Stored data

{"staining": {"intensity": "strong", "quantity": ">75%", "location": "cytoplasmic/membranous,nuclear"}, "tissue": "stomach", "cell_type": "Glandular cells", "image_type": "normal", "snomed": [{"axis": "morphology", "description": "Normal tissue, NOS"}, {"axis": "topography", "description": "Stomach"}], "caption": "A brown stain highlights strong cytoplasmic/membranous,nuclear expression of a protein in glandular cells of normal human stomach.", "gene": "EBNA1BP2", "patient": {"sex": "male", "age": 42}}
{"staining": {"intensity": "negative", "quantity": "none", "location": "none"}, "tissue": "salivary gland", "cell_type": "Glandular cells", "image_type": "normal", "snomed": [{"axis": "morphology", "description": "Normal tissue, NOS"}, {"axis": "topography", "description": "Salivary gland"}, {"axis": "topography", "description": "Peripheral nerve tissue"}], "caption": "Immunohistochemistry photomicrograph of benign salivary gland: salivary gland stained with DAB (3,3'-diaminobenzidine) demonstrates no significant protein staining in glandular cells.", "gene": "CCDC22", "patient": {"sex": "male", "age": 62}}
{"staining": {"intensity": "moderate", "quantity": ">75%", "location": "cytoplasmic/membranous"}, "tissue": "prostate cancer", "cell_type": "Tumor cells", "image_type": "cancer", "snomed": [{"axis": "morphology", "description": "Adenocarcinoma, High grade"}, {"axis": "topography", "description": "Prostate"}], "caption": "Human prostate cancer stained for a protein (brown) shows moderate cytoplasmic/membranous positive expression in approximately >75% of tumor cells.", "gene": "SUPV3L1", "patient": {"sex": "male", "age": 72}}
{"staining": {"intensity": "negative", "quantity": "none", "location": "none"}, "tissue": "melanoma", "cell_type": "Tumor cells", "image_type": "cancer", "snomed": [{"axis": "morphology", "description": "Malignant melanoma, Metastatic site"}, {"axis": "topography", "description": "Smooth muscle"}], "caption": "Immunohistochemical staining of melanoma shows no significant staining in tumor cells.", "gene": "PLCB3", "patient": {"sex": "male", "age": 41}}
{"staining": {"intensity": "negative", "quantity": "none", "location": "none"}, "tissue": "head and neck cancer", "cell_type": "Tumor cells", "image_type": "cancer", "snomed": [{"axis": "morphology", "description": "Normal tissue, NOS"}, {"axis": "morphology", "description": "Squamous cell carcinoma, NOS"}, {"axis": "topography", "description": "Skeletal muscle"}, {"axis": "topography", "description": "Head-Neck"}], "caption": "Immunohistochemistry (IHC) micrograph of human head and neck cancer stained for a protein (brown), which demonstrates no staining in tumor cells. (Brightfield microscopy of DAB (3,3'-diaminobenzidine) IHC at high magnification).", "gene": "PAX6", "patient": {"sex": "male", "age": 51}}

Your instructions
Copy out the full set of records precisely, leaving nothing out.

Task output
{"staining": {"intensity": "strong", "quantity": ">75%", "location": "cytoplasmic/membranous,nuclear"}, "tissue": "stomach", "cell_type": "Glandular cells", "image_type": "normal", "snomed": [{"axis": "morphology", "description": "Normal tissue, NOS"}, {"axis": "topography", "description": "Stomach"}], "caption": "A brown stain highlights strong cytoplasmic/membranous,nuclear expression of a protein in glandular cells of normal human stomach.", "gene": "EBNA1BP2", "patient": {"sex": "male", "age": 42}}
{"staining": {"intensity": "negative", "quantity": "none", "location": "none"}, "tissue": "salivary gland", "cell_type": "Glandular cells", "image_type": "normal", "snomed": [{"axis": "morphology", "description": "Normal tissue, NOS"}, {"axis": "topography", "description": "Salivary gland"}, {"axis": "topography", "description": "Peripheral nerve tissue"}], "caption": "Immunohistochemistry photomicrograph of benign salivary gland: salivary gland stained with DAB (3,3'-diaminobenzidine) demonstrates no significant protein staining in glandular cells.", "gene": "CCDC22", "patient": {"sex": "male", "age": 62}}
{"staining": {"intensity": "moderate", "quantity": ">75%", "location": "cytoplasmic/membranous"}, "tissue": "prostate cancer", "cell_type": "Tumor cells", "image_type": "cancer", "snomed": [{"axis": "morphology", "description": "Adenocarcinoma, High grade"}, {"axis": "topography", "description": "Prostate"}], "caption": "Human prostate cancer stained for a protein (brown) shows moderate cytoplasmic/membranous positive expression in approximately >75% of tumor cells.", "gene": "SUPV3L1", "patient": {"sex": "male", "age": 72}}
{"staining": {"intensity": "negative", "quantity": "none", "location": "none"}, "tissue": "melanoma", "cell_type": "Tumor cells", "image_type": "cancer", "snomed": [{"axis": "morphology", "description": "Malignant melanoma, Metastatic site"}, {"axis": "topography", "description": "Smooth muscle"}], "caption": "Immunohistochemical staining of melanoma shows no significant staining in tumor cells.", "gene": "PLCB3", "patient": {"sex": "male", "age": 41}}
{"staining": {"intensity": "negative", "quantity": "none", "location": "none"}, "tissue": "head and neck cancer", "cell_type": "Tumor cells", "image_type": "cancer", "snomed": [{"axis": "morphology", "description": "Normal tissue, NOS"}, {"axis": "morphology", "description": "Squamous cell carcinoma, NOS"}, {"axis": "topography", "description": "Skeletal muscle"}, {"axis": "topography", "description": "Head-Neck"}], "caption": "Immunohistochemistry (IHC) micrograph of human head and neck cancer stained for a protein (brown), which demonstrates no staining in tumor cells. (Brightfield microscopy of DAB (3,3'-diaminobenzidine) IHC at high magnification).", "gene": "PAX6", "patient": {"sex": "male", "age": 51}}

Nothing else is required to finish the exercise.